Il y a parfois des miracles. Je me souviens encore d’Irma Kolassi un jour où je travaillais avec elle L’Invitation au voyage dans son studio du Boulevard Pereire. Avant « Les soleils mouillés », elle s’interrompt au piano – car elle était également une pianiste émérite – regrettant de n’avoir jamais enregistré Duparc. Puis d’ajouter « Ce n’est pas pour ma voix ».
Je collectionnais déjà ses disques depuis quelques années, et je pensais au contraire que Duparc lui serait allé comme un gant. Elle n’aimait pas s’entendre, sinon dans Miroirs de Caplet dirigé par Capdevielle, bande qui dort dans les archives de l’INA et dont elle s’était fait faire une copie sur cassette. Là, elle reconnaissait sa voix, aussi dans sa Jocaste pour l’Oedipus Rex où la dirigeait Stravinski, mais ailleurs guère. Pourtant, je la sentais fière de ses disques, sentiment qui se confirma le jour où je lui proposais de rééditer dans un album dont les mélodies de Jacques Leguerney étaient le prétexte, ses rares Lumen. Un instant, son sourire l’aura trahi avant d’ajouter ce bémol, « pas mes meilleures années ».
Je l’imagine aujourd’hui, cinq ans après sa mort, recevant les deux albums où tous ses Decca sont pour la première fois regroupés, un grand sourire aux lèvres et déjà l’œil qui doute. Elle aurait aimé le texte informé et juste de Tully Potter, le soin de l’édition qui fait retrouver en un portofolio les couvertures originales des albums microsillons, la qualité même des reports.
....
- **Travail à faire**
(1) Dans l'extrait sur Irma Kolassi, recopiez le passage compris entre « Je l’imagine aujourd’hui, cinq » et « même des reports. », bornes incluses, en remplaçant « texte » par « livret ».
(2) D'après l'extrait sur Irma Kolassi, quel rôle chantait-elle dans l'Oedipus Rex dirigé par Stravinski ?

(Données extraites d'une collection)
....
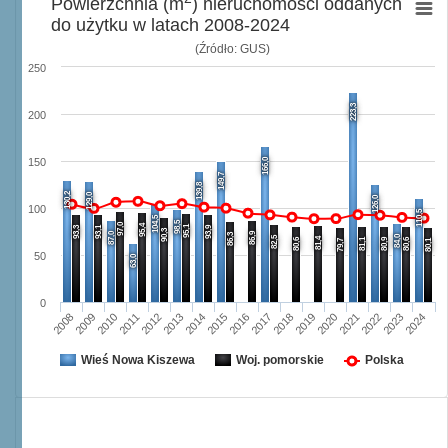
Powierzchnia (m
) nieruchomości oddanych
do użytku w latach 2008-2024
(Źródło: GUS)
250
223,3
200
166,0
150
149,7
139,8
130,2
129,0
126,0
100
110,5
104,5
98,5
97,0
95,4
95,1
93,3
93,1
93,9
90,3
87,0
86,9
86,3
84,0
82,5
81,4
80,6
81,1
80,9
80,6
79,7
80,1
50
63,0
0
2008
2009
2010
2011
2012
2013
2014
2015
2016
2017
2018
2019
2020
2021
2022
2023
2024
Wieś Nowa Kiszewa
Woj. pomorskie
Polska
....
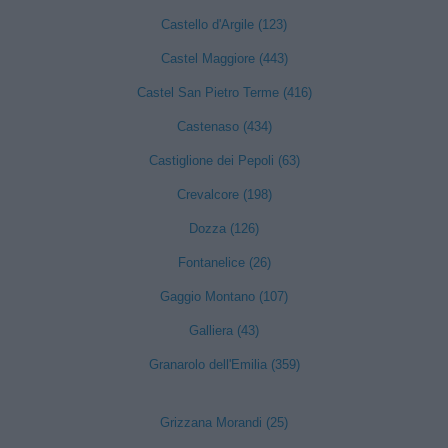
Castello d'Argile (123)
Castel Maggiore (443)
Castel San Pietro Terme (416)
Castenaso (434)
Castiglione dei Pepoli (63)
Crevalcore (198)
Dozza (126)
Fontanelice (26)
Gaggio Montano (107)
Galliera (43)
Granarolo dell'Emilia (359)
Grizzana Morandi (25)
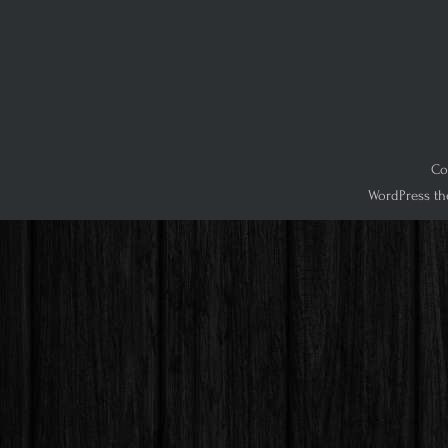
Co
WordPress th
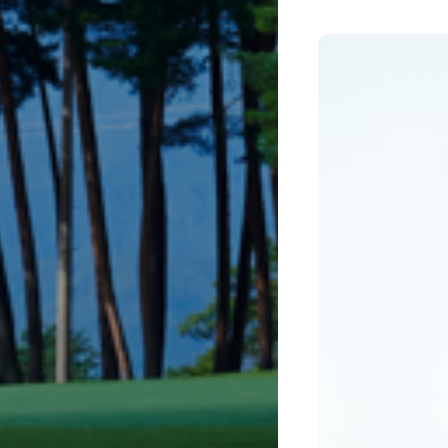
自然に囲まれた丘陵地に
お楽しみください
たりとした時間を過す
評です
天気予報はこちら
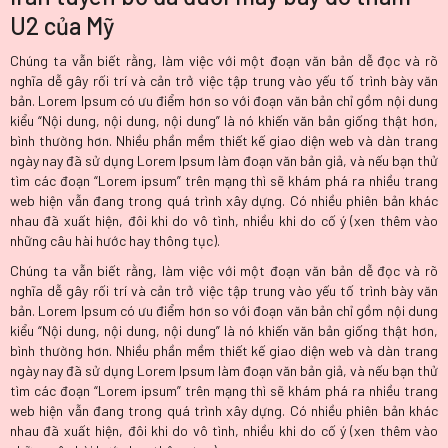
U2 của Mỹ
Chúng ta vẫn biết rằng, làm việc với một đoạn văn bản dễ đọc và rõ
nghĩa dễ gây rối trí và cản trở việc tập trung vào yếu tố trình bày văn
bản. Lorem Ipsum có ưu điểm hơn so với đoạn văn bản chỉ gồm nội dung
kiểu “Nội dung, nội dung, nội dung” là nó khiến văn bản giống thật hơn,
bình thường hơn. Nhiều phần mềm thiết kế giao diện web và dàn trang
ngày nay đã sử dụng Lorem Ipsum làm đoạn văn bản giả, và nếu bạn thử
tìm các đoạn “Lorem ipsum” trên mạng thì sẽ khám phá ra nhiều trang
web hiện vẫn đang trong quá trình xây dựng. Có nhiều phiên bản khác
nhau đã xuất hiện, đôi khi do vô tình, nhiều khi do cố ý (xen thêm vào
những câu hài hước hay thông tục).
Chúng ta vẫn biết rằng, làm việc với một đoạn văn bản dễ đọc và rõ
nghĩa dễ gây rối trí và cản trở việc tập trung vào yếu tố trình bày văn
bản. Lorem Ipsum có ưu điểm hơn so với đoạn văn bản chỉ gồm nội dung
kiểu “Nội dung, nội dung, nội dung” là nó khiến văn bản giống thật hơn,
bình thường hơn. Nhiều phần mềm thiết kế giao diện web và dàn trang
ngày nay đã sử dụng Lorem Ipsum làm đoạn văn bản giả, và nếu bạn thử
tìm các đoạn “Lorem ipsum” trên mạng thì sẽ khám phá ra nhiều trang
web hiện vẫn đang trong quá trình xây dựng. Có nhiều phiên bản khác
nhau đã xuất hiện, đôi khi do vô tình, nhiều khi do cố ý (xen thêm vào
....
- **Réponses par tâche**
(1)
Je l’imagine aujourd’hui, cinq ans après sa mort, recevant les deux albums où tous ses Decca sont pour la première fois regroupés, un grand sourire aux lèvres et déjà l’œil qui doute. Elle aurait aimé le livret informé et juste de Tully Potter, le soin de l’édition qui fait retrouver en un portofolio les couvertures originales des albums microsillons, la qualité même des reports.

(2) Elle y chantait Jocaste.